**Written task**
Could you return, word for word, the part of the content moderation article below between "Women in rural" and "to the end.", inclusive?

**** Document excerpt ****

Women in rural communities describe trauma of moderating violent and pornographic content for global tech companies… content moderation belongs in the category of dangerous work, comparable to any lethal industry: Milagros Miceli, sociologist
Anuj Behal
On the veranda of her family’s home, with her laptop balanced on a mud slab built into the wall, Monsumi Murmu works from one of the few places where the mobile signal holds. The familiar sounds of domestic life come from inside the house: clinking utensils, footsteps, voices. On her screen a very different scene plays: a woman is pinned down by a group of men, the camera shakes, there is shouting and the sound of breathing. The video is so disturbing Murmu speeds it up, but her job requires her to watch to the end.
Murmu, 26, is a content moderator for a global technology company, logging on from her village in India’s Jharkhand state. Her job is to classify images, videos and text that have been flagged by automated systems as possible violations of the platform’s rules.

**** Exercise data ****

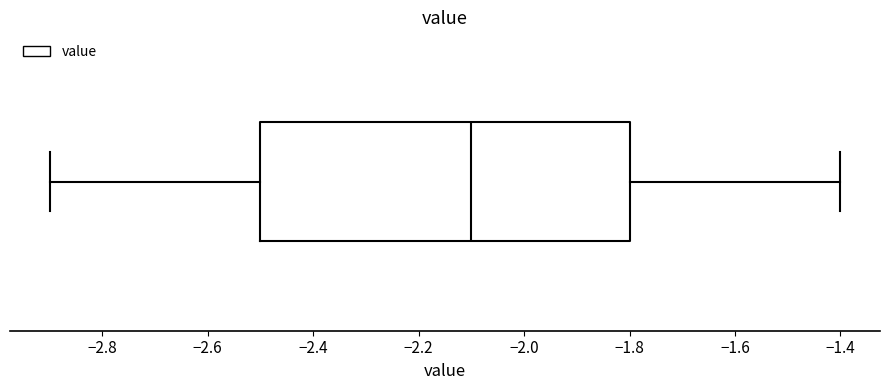

Read this box plot against the x-axis: the position of the median line, the range covered by the box, and the ends of both whiskers. The values are not printed on the chart, so give them approximately, as read against the axis.

median -2.1, box -2.5 to -1.8, whiskers -2.9 to -1.4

****

**Response area**
Women in rural communities describe trauma of moderating violent and pornographic content for global tech companies… content moderation belongs in the category of dangerous work, comparable to any lethal industry: Milagros Miceli, sociologist
Anuj Behal
On the veranda of her family’s home, with her laptop balanced on a mud slab built into the wall, Monsumi Murmu works from one of the few places where the mobile signal holds. The familiar sounds of domestic life come from inside the house: clinking utensils, footsteps, voices. On her screen a very different scene plays: a woman is pinned down by a group of men, the camera shakes, there is shouting and the sound of breathing. The video is so disturbing Murmu speeds it up, but her job requires her to watch to the end.